Problem = From the entries that follow, pick out all lines holding "określonego".

[Rendered page images]
......
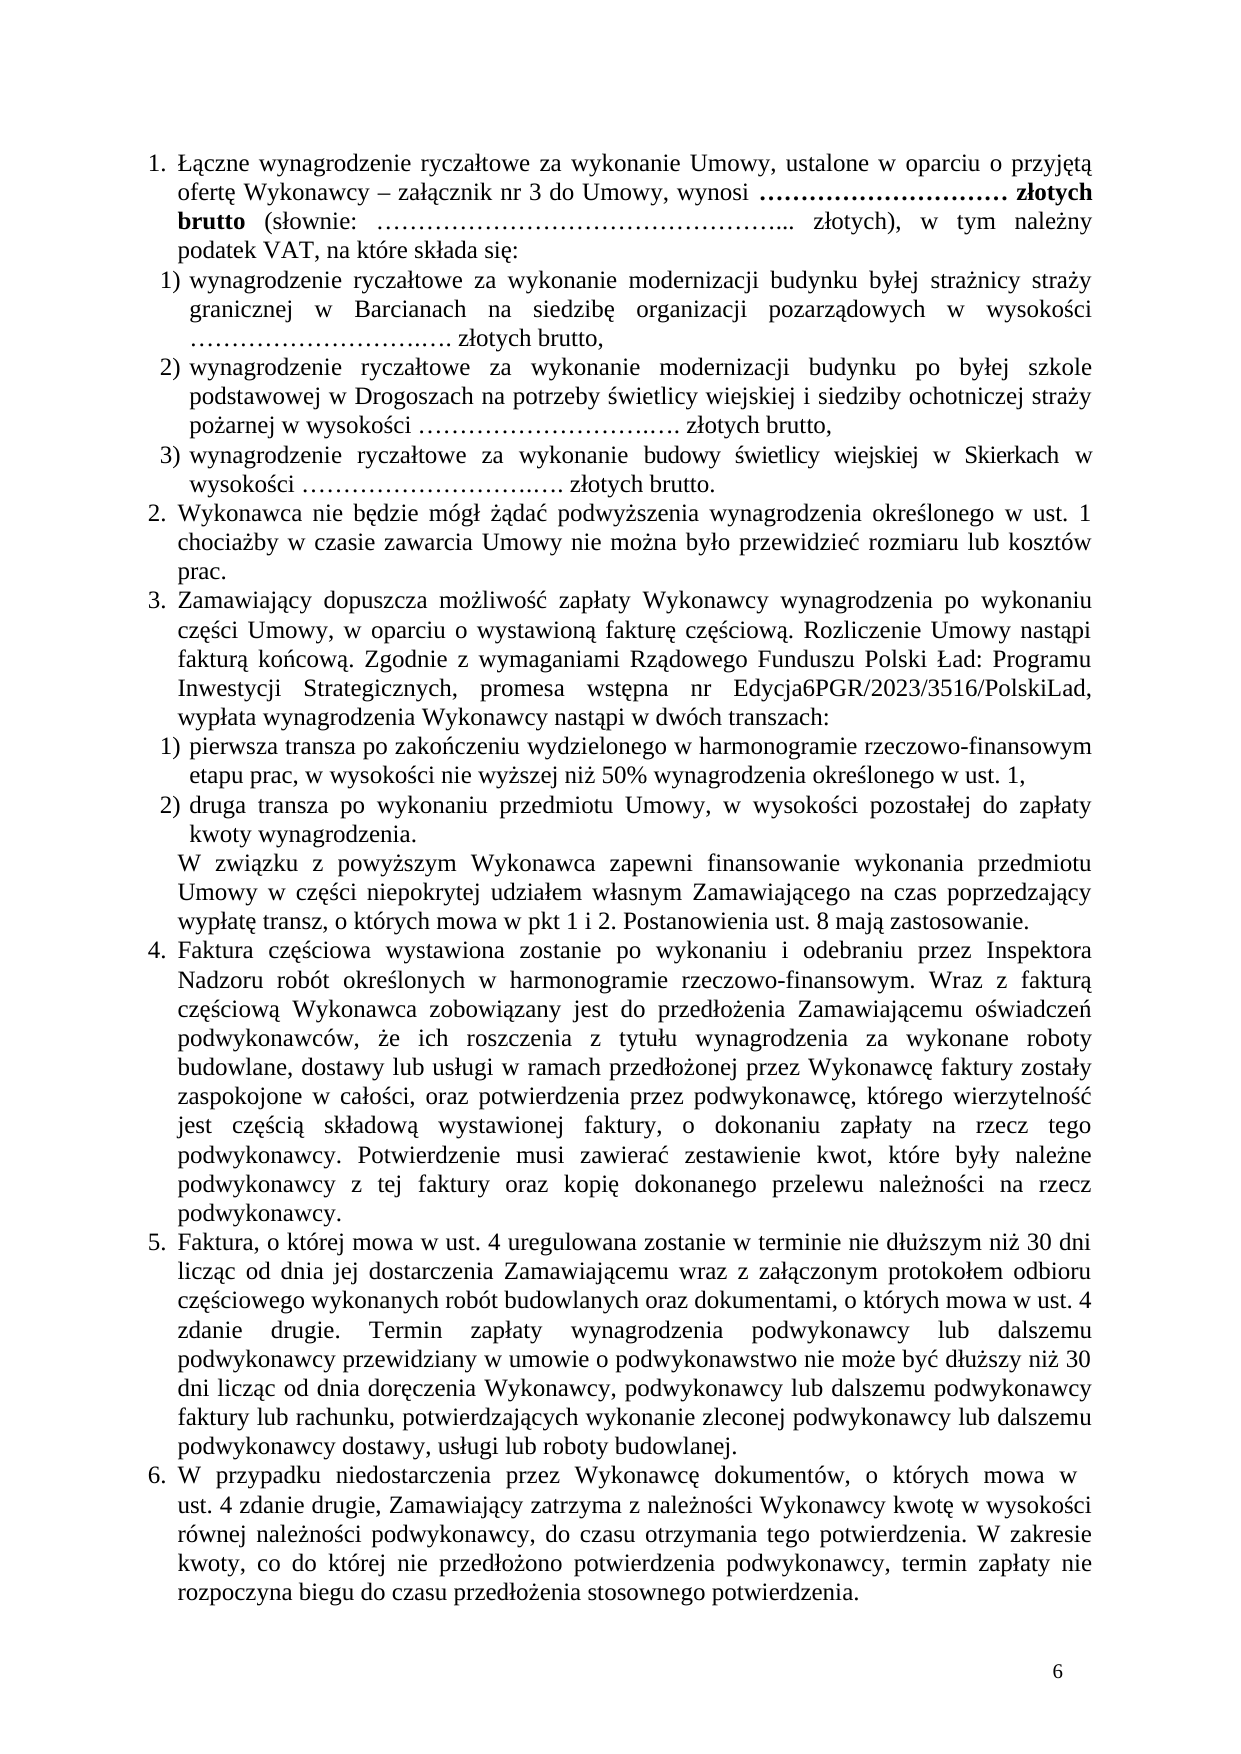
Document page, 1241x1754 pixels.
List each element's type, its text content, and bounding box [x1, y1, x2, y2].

list druga transza po wykonaniu przedmiotu Umowy, w wysokości pozostałej do zapłaty kwoty wynagrodzenia. [159, 789, 1092, 848]
list wynagrodzenie ryczałtowe za wykonanie budowy świetlicy wiejskiej w Skierkach w wysokości ……………………….…. złotych brutto. [159, 439, 1092, 498]
list Zamawiający dopuszcza możliwość zapłaty Wykonawcy wynagrodzenia po wykonaniu części Umowy, w oparciu o wystawioną fakturę częściową. Rozliczenie Umowy nastąpi fakturą końcową. Zgodnie z wymaganiami Rządowego Funduszu Polski Ład: Programu Inwestycji Strategicznych, promesa wstępna nr Edycja6PGR/2023/3516/PolskiLad, wypłata wynagrodzenia Wykonawcy nastąpi w dwóch transzach: [148, 585, 1092, 731]
list wynagrodzenie ryczałtowe za wykonanie modernizacji budynku po byłej szkole podstawowej w Drogoszach na potrzeby świetlicy wiejskiej i siedziby ochotniczej straży pożarnej w wysokości ……………………….…. złotych brutto, [159, 352, 1092, 439]
list Wykonawca nie będzie mógł żądać podwyższenia wynagrodzenia określonego w ust. 1 chociażby w czasie zawarcia Umowy nie można było przewidzieć rozmiaru lub kosztów prac. [148, 498, 1092, 585]
list Łączne wynagrodzenie ryczałtowe za wykonanie Umowy, ustalone w oparciu o przyjętą ofertę Wykonawcy – załącznik nr 3 do Umowy, wynosi ………………………… złotych brutto (słownie: …………………………………………... złotych), w tym należny podatek VAT, na które składa się: [148, 148, 1092, 264]
list W przypadku niedostarczenia przez Wykonawcę dokumentów, o których mowa w ust. 4 zdanie drugie, Zamawiający zatrzyma z należności Wykonawcy kwotę w wysokości równej należności podwykonawcy, do czasu otrzymania tego potwierdzenia. W zakresie kwoty, co do której nie przedłożono potwierdzenia podwykonawcy, termin zapłaty nie rozpoczyna biegu do czasu przedłożenia stosownego potwierdzenia. [148, 1460, 1092, 1606]
text W związku z powyższym Wykonawca zapewni finansowanie wykonania przedmiotu Umowy w części niepokrytej udziałem własnym Zamawiającego na czas poprzedzający wypłatę transz, o których mowa w pkt 1 i 2. Postanowienia ust. 8 mają zastosowanie. [177, 848, 1092, 935]
list Faktura częściowa wystawiona zostanie po wykonaniu i odebraniu przez Inspektora Nadzoru robót określonych w harmonogramie rzeczowo-finansowym. Wraz z fakturą częściową Wykonawca zobowiązany jest do przedłożenia Zamawiającemu oświadczeń podwykonawców, że ich roszczenia z tytułu wynagrodzenia za wykonane roboty budowlane, dostawy lub usługi w ramach przedłożonej przez Wykonawcę faktury zostały zaspokojone w całości, oraz potwierdzenia przez podwykonawcę, którego wierzytelność jest częścią składową wystawionej faktury, o dokonaniu zapłaty na rzecz tego podwykonawcy. Potwierdzenie musi zawierać zestawienie kwot, które były należne podwykonawcy z tej faktury oraz kopię dokonanego przelewu należności na rzecz podwykonawcy. [148, 935, 1092, 1227]
list Faktura, o której mowa w ust. 4 uregulowana zostanie w terminie nie dłuższym niż 30 dni licząc od dnia jej dostarczenia Zamawiającemu wraz z załączonym protokołem odbioru częściowego wykonanych robót budowlanych oraz dokumentami, o których mowa w ust. 4 zdanie drugie. Termin zapłaty wynagrodzenia podwykonawcy lub dalszemu podwykonawcy przewidziany w umowie o podwykonawstwo nie może być dłuższy niż 30 dni licząc od dnia doręczenia Wykonawcy, podwykonawcy lub dalszemu podwykonawcy faktury lub rachunku, potwierdzających wykonanie zleconej podwykonawcy lub dalszemu podwykonawcy dostawy, usługi lub roboty budowlanej. [148, 1227, 1092, 1460]
list pierwsza transza po zakończeniu wydzielonego w harmonogramie rzeczowo-finansowym etapu prac, w wysokości nie wyższej niż 50% wynagrodzenia określonego w ust. 1, [159, 731, 1092, 789]
list wynagrodzenie ryczałtowe za wykonanie modernizacji budynku byłej strażnicy straży granicznej w Barcianach na siedzibę organizacji pozarządowych w wysokości ……………………….…. złotych brutto, [159, 264, 1092, 352]
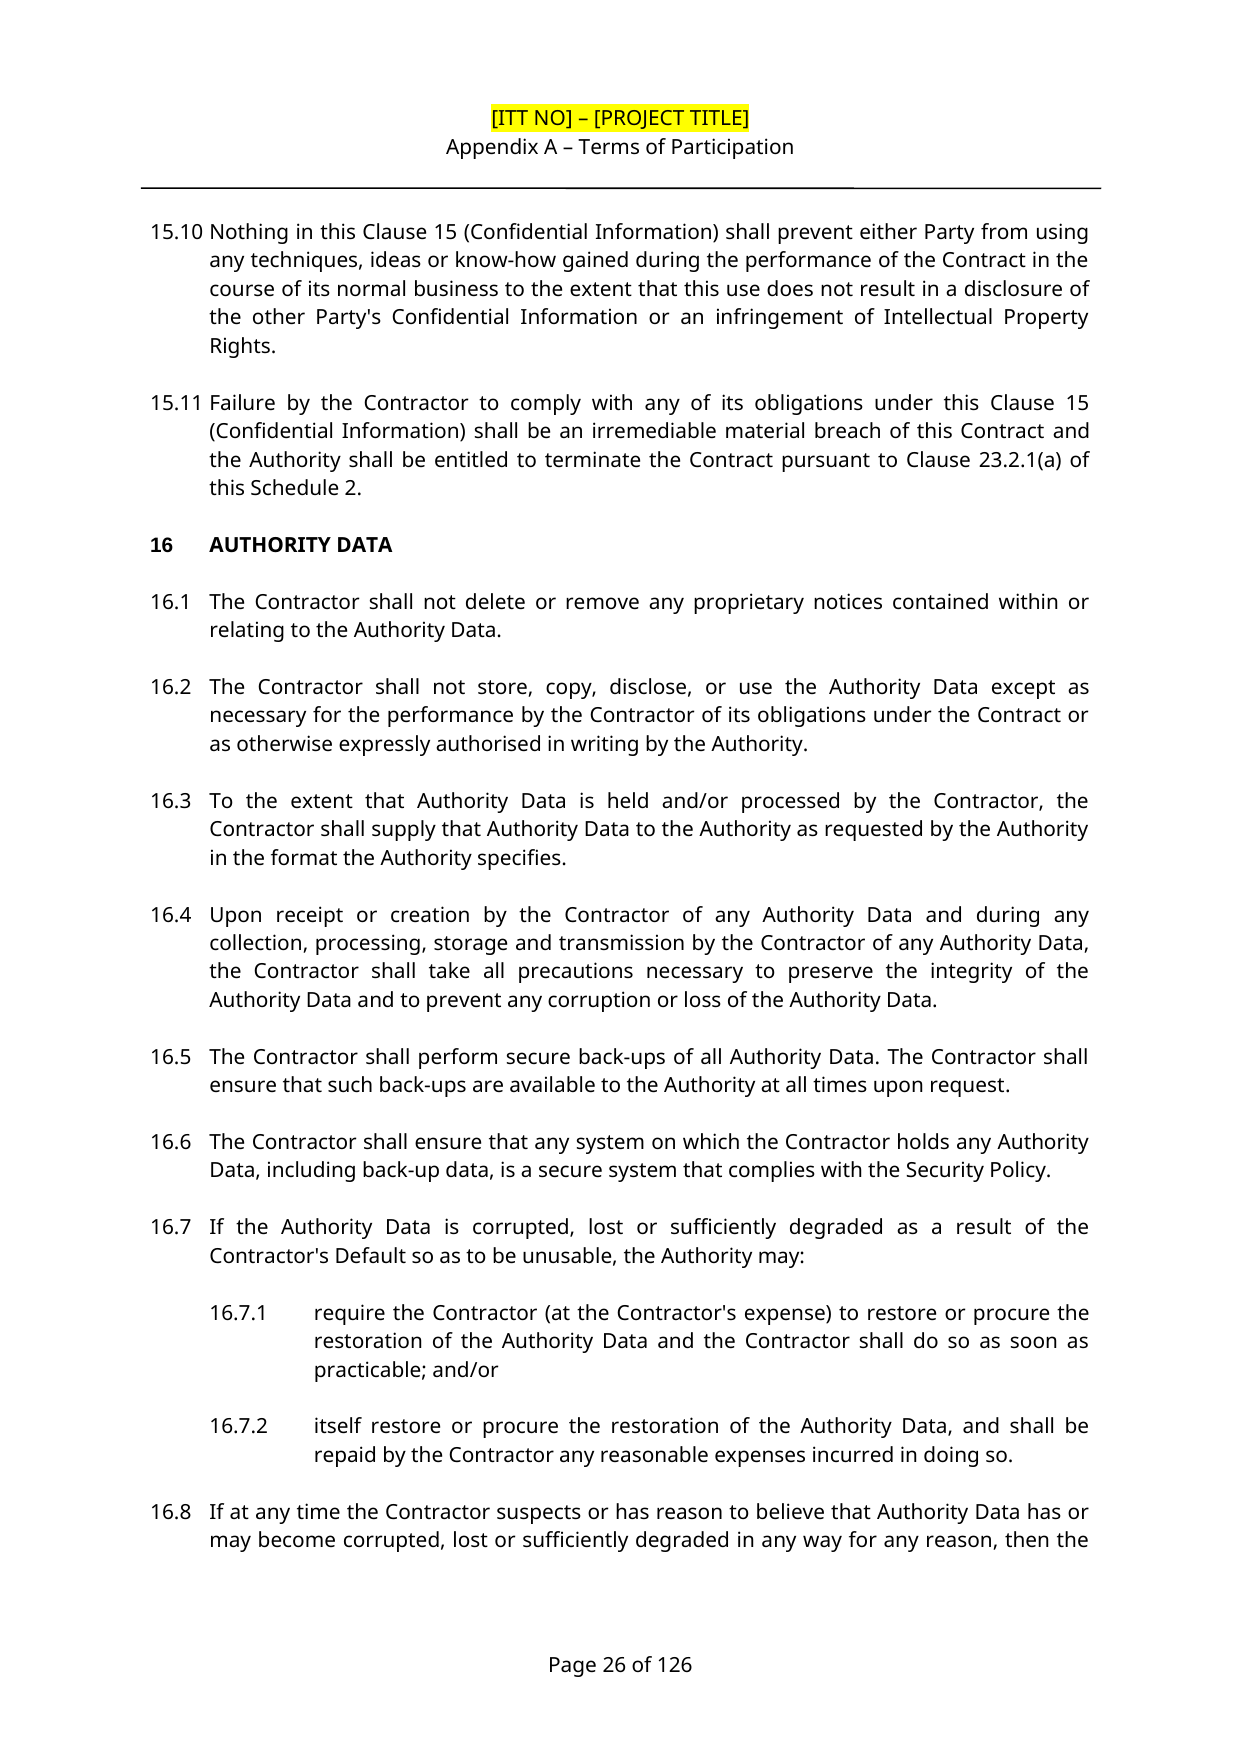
......
Written response =
list Wykonawca nie będzie mógł żądać podwyższenia wynagrodzenia określonego w ust. 1 chociażby w czasie zawarcia Umowy nie można było przewidzieć rozmiaru lub kosztów prac. [148, 498, 1092, 585]
list pierwsza transza po zakończeniu wydzielonego w harmonogramie rzeczowo-finansowym etapu prac, w wysokości nie wyższej niż 50% wynagrodzenia określonego w ust. 1, [159, 731, 1092, 789]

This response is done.